PASSAGE PROVIDED:
#####

The game is made up of a series of stages which must be unlocked, in order, by completing each previous stage. Players can choose their own path through each stage. At the start of each stage is a briefing detailing the room where the stage takes place, the victim, and area(s) on their body from which blood can be sucked, as well as any environmental dangers. The rooms in each stage are fully explorable and each has items, hidden in obscure places, which can offer various benefits.

== Development ==
Mister Mosquito was first announced in March 2001 just prior to the Tokyo Game Show. The tentative title of the game was Ka: Yamada-ke No Natsu (蚊 ～山田家の夏～). The game was published in Japan by Sony on June 21, 2001. Eidos Interactive published the game in North America and PAL regions on March 13 and 22, 2002, respectively, under its "Fresh Games" label. According to Eidos' Kevin Gill, the company chose to release games, like Mister Mosquito, because they are often "quirky" or "odd" with "brilliant" gameplay that would otherwise be unlikely to be available outside of Japan.

== Reception ==

According to Famitsu, Mister Mosquito was the fifth best-selling video game in Japan during its release week at 41,006 copies sold. Approximately 160,210 copies were sold in the country by the end of 2001. The game was released as part of Sony's PlayStation 2 the Best line of budget titles the following year. Sales of Mister Mosquito in other territories were poorer.

#####

PROMPT A:
In the Mister Mosquito passage, on what date did Sony publish the game in Japan?
PROMPT B:
Write out the Mister Mosquito passage word for word between "According to Famitsu, Mister" and "territories were poorer.", inclusive.
The listing below has no connection to the Mister Mosquito passage.

DATA EXCERPT:
#####

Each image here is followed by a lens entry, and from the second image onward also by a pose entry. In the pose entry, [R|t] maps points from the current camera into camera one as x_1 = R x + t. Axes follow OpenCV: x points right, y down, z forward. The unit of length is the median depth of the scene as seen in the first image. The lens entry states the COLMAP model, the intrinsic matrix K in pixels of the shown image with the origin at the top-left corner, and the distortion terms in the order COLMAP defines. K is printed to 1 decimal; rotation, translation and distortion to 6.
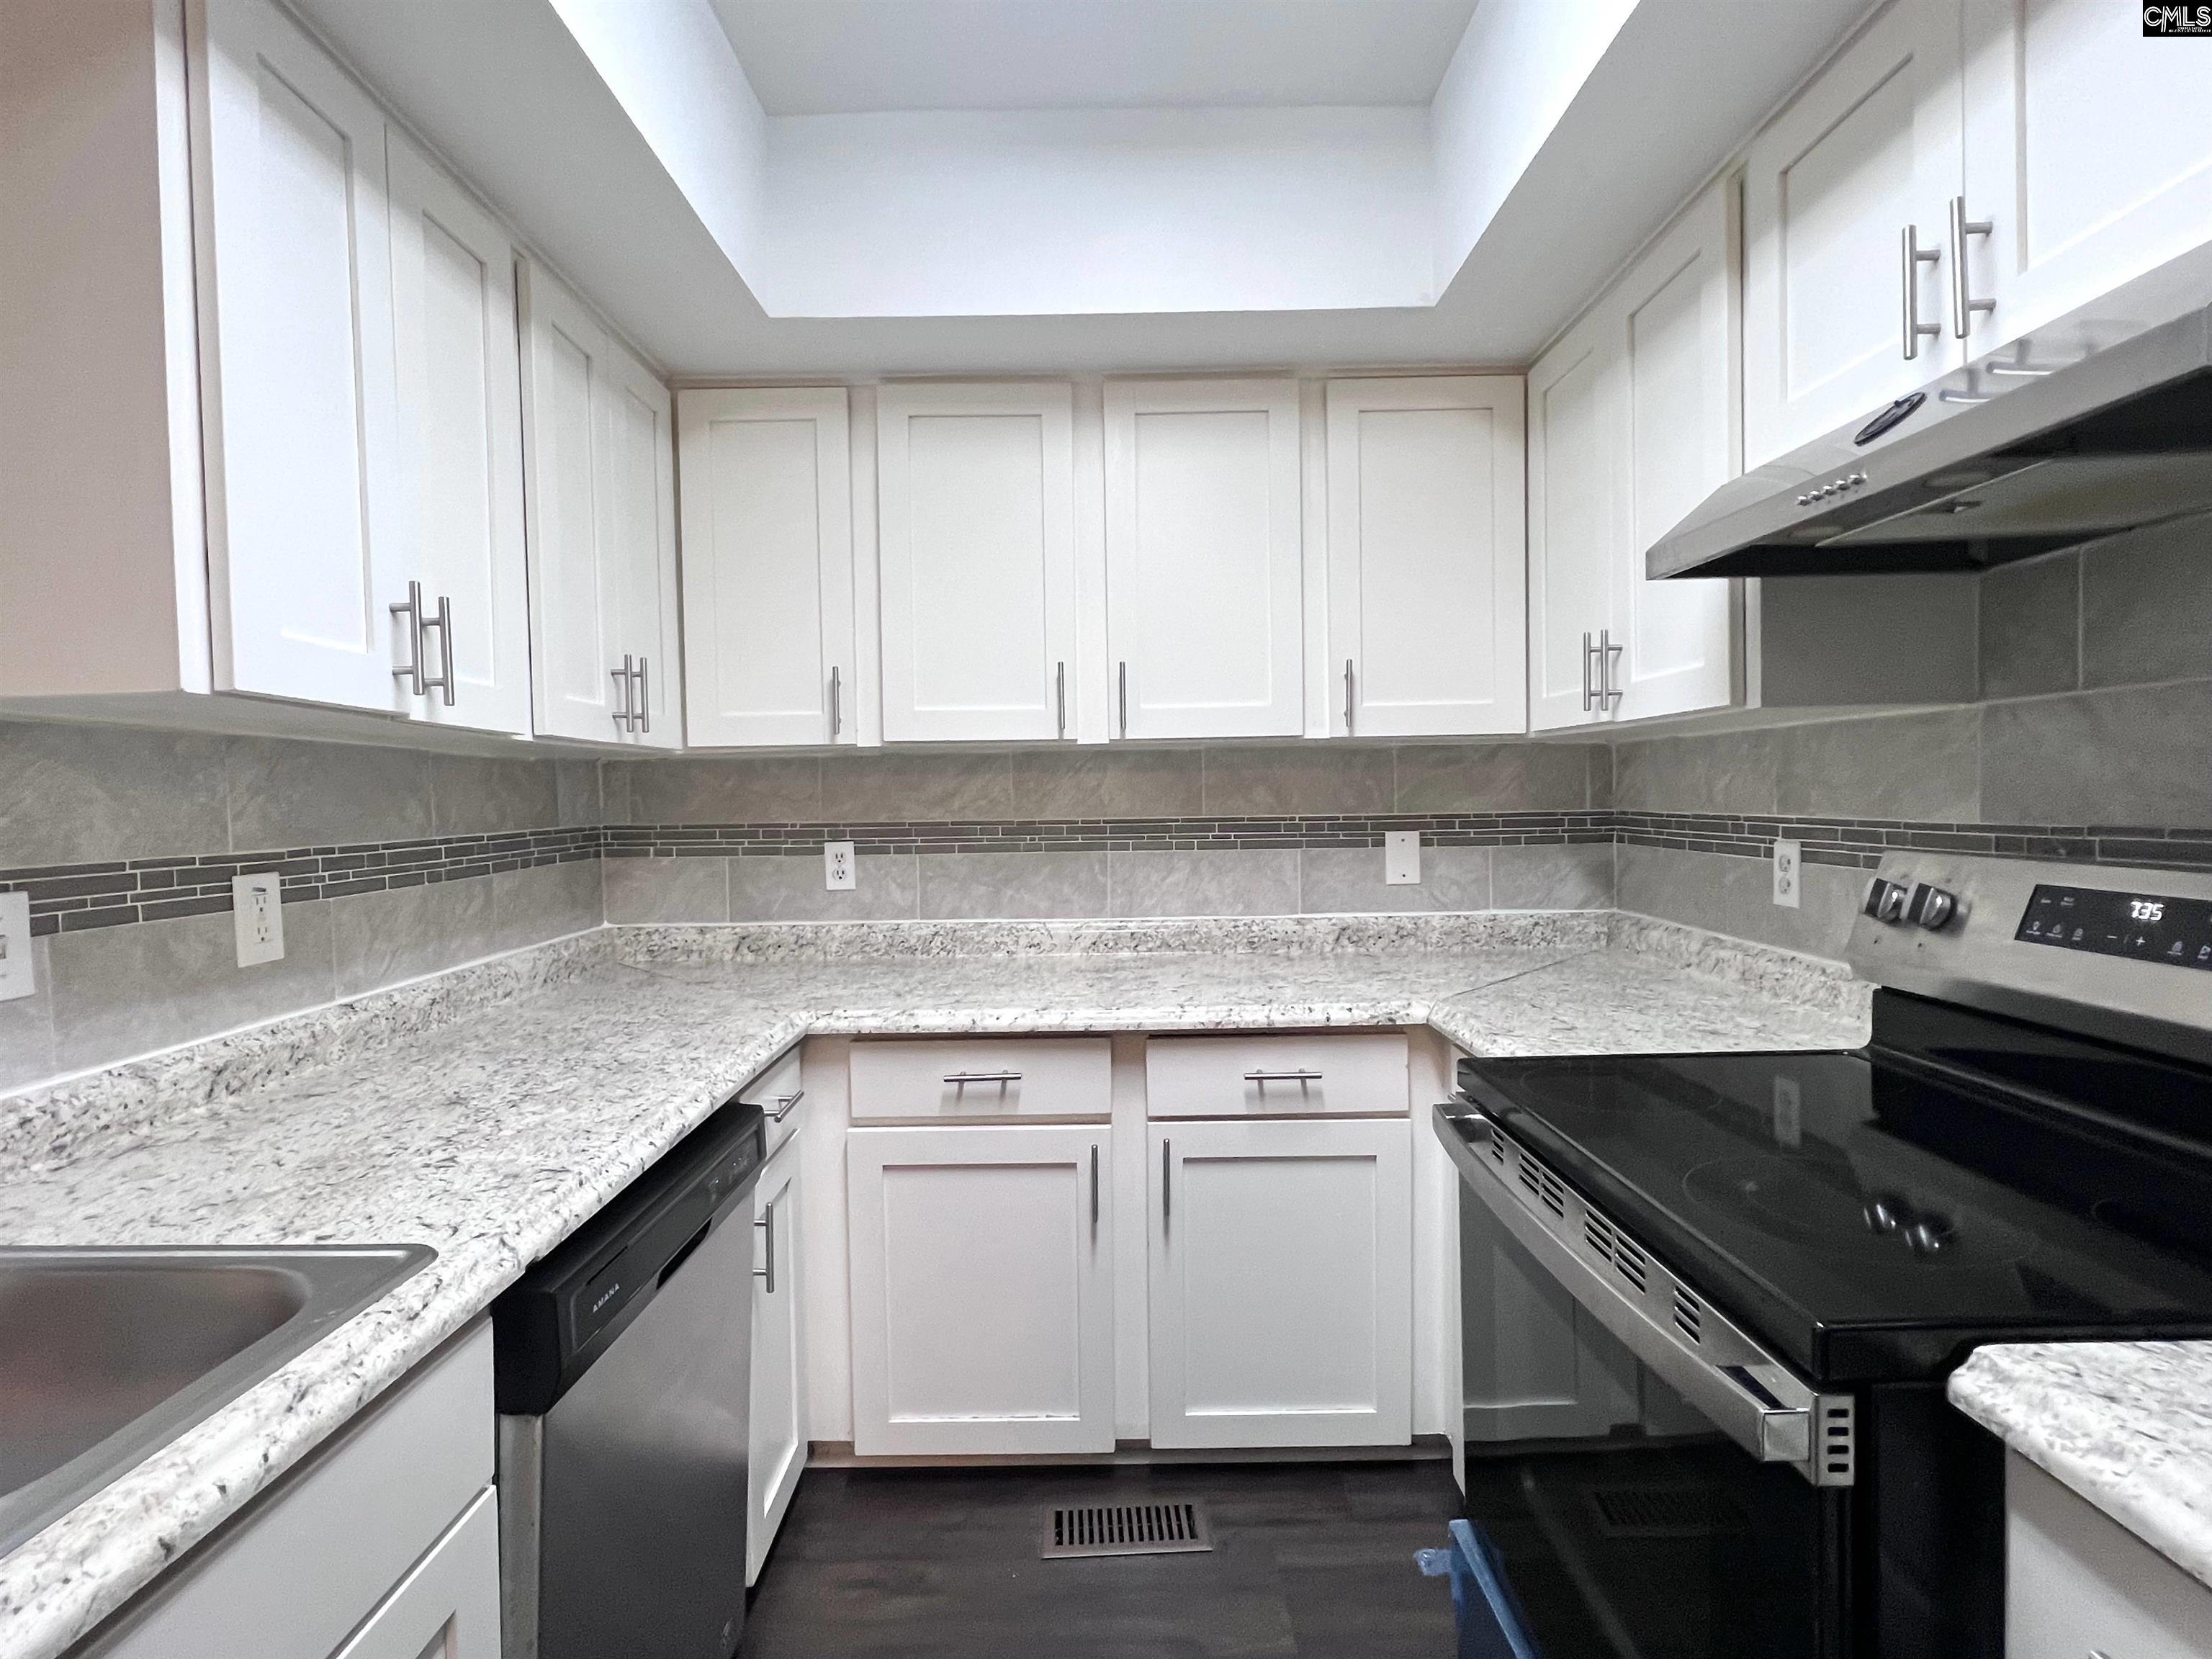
lens RADIAL K [[1087.4, 0, 1106.0], [0, 1087.4, 829.5], [0, 0, 1]] dist [-0.000035, 0.000010]
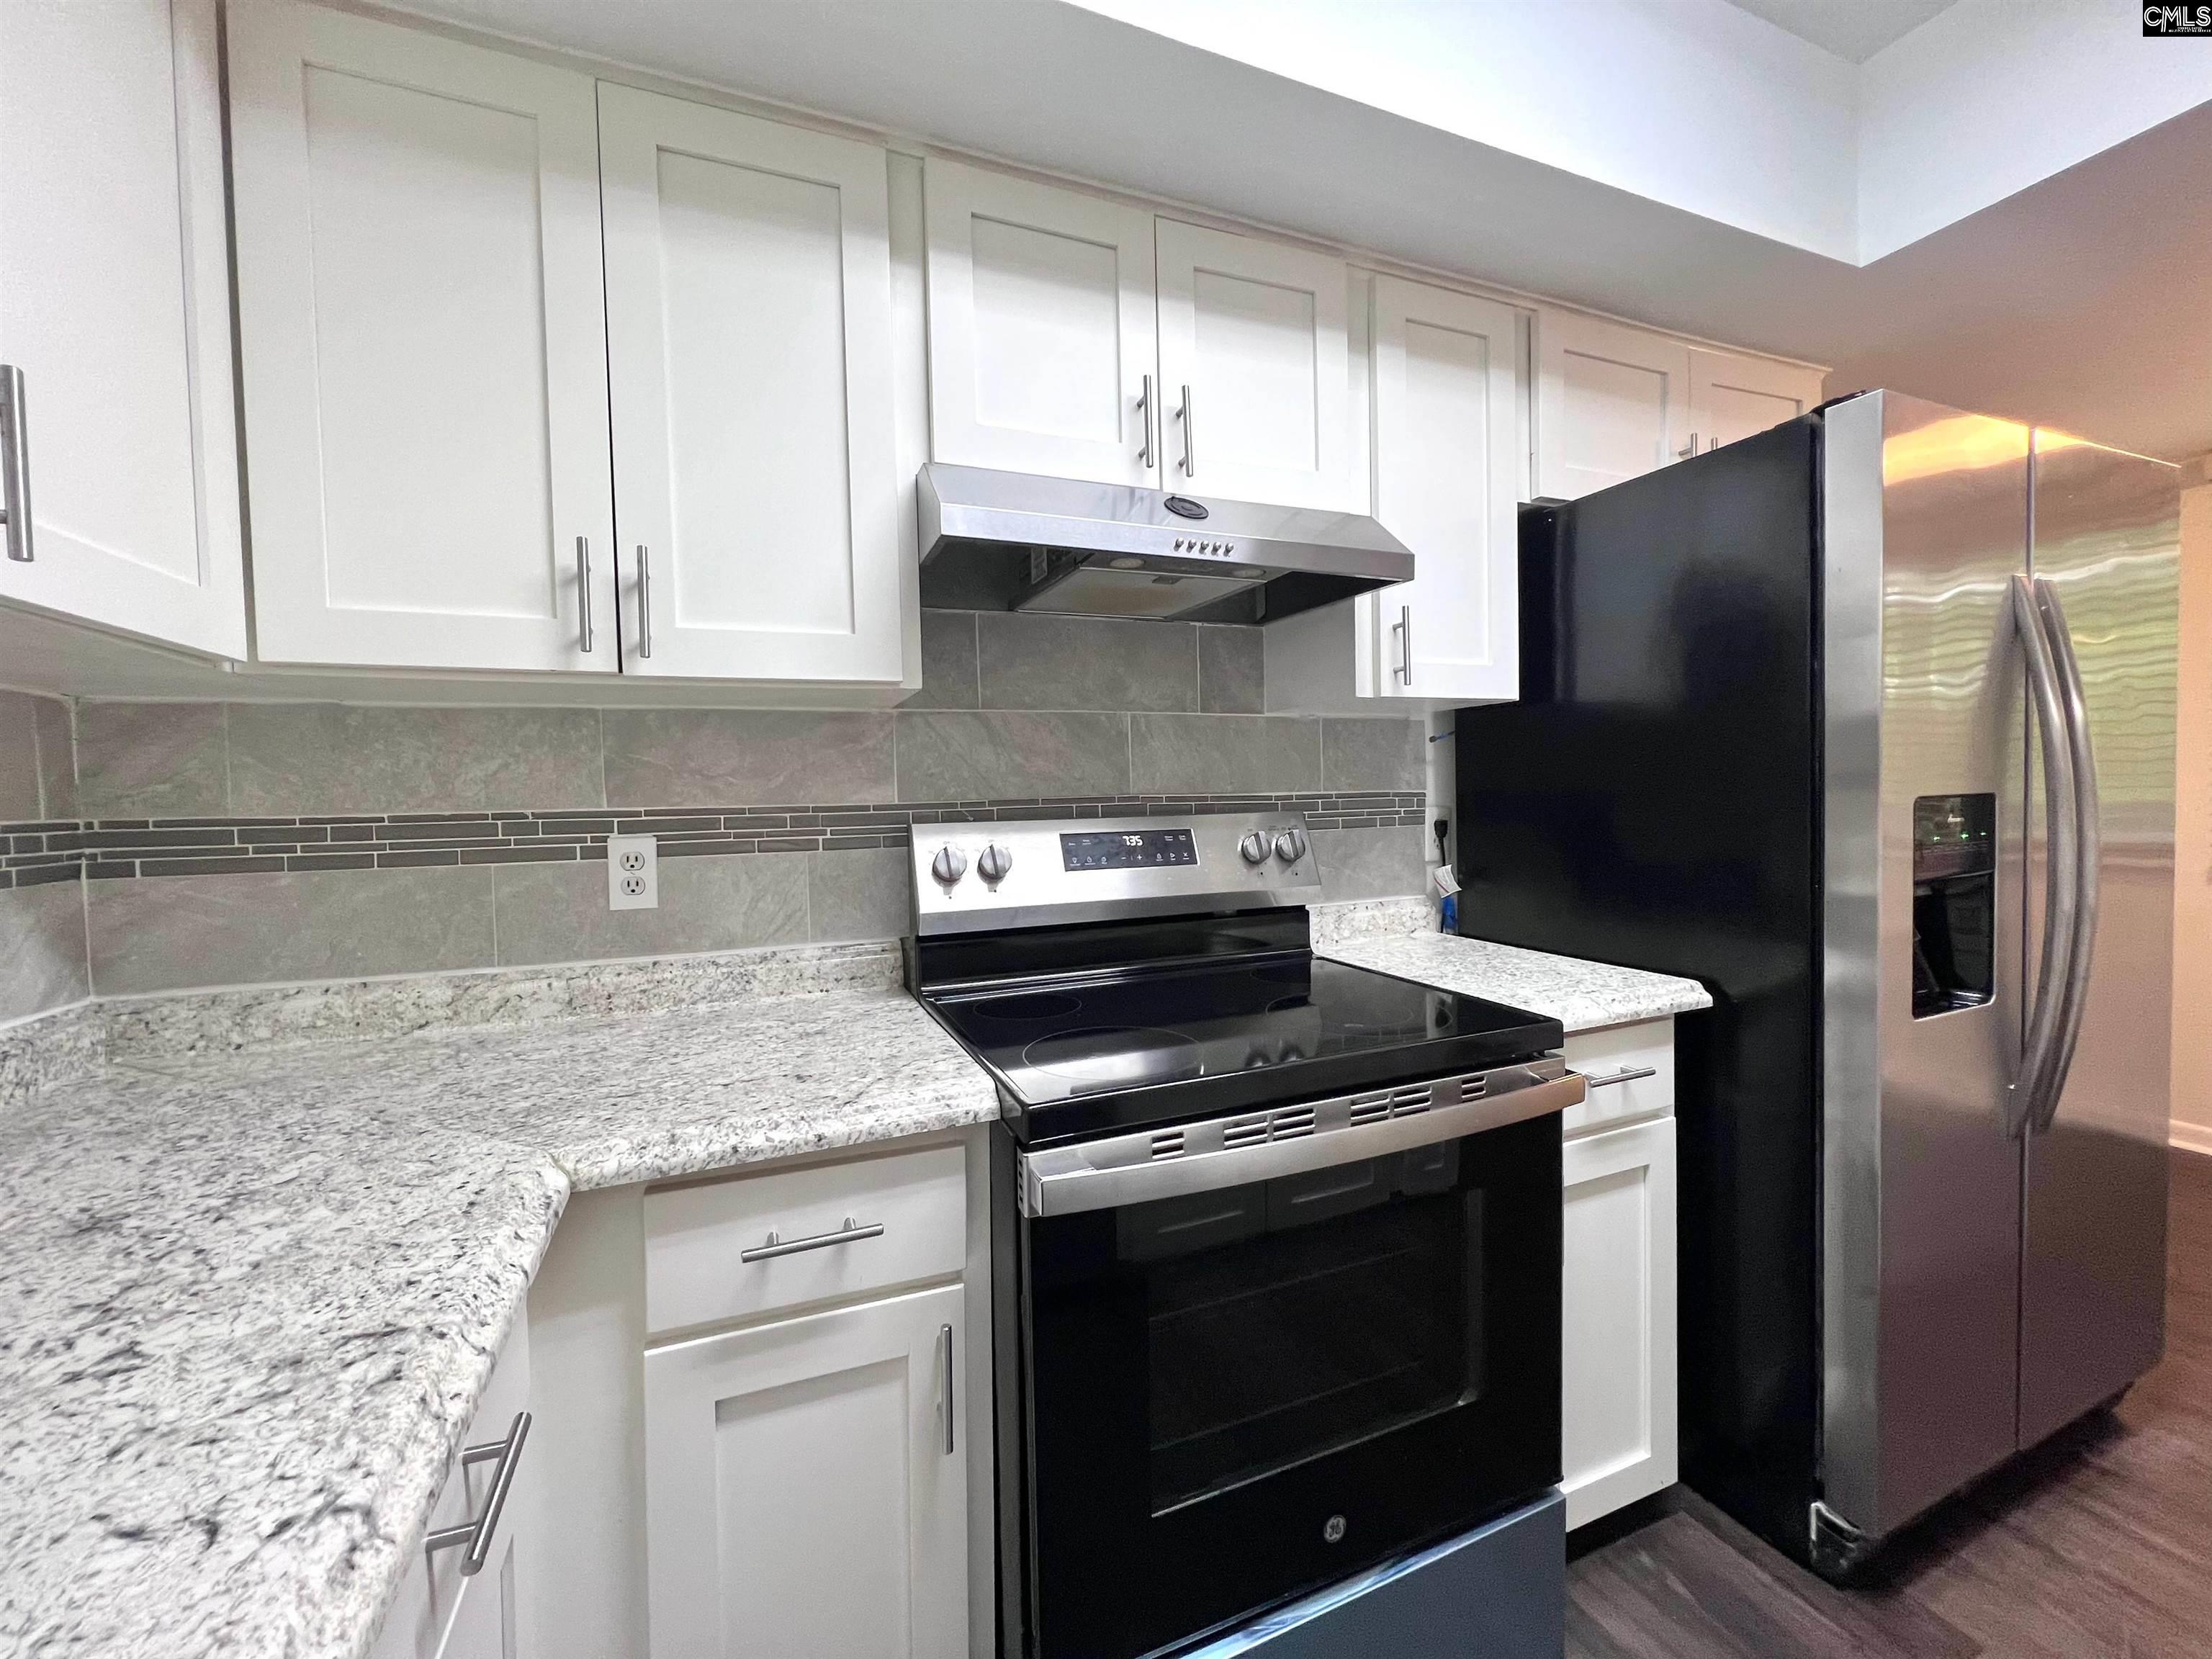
lens RADIAL K [[904.6, 0, 1113.5], [0, 904.6, 821.3], [0, 0, 1]] dist [0.000637, 0.000635]
pose [[-0.386678, -0.004825, 0.922202, -0.220095], [0.058022, 0.997878, 0.029550, -0.000840], [-0.920388, 0.064935, -0.385578, 0.937784]]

#####

ANSWER AREA A:
June 21, 2001.

ANSWER AREA B:
According to Famitsu, Mister Mosquito was the fifth best-selling video game in Japan during its release week at 41,006 copies sold. Approximately 160,210 copies were sold in the country by the end of 2001. The game was released as part of Sony's PlayStation 2 the Best line of budget titles the following year. Sales of Mister Mosquito in other territories were poorer.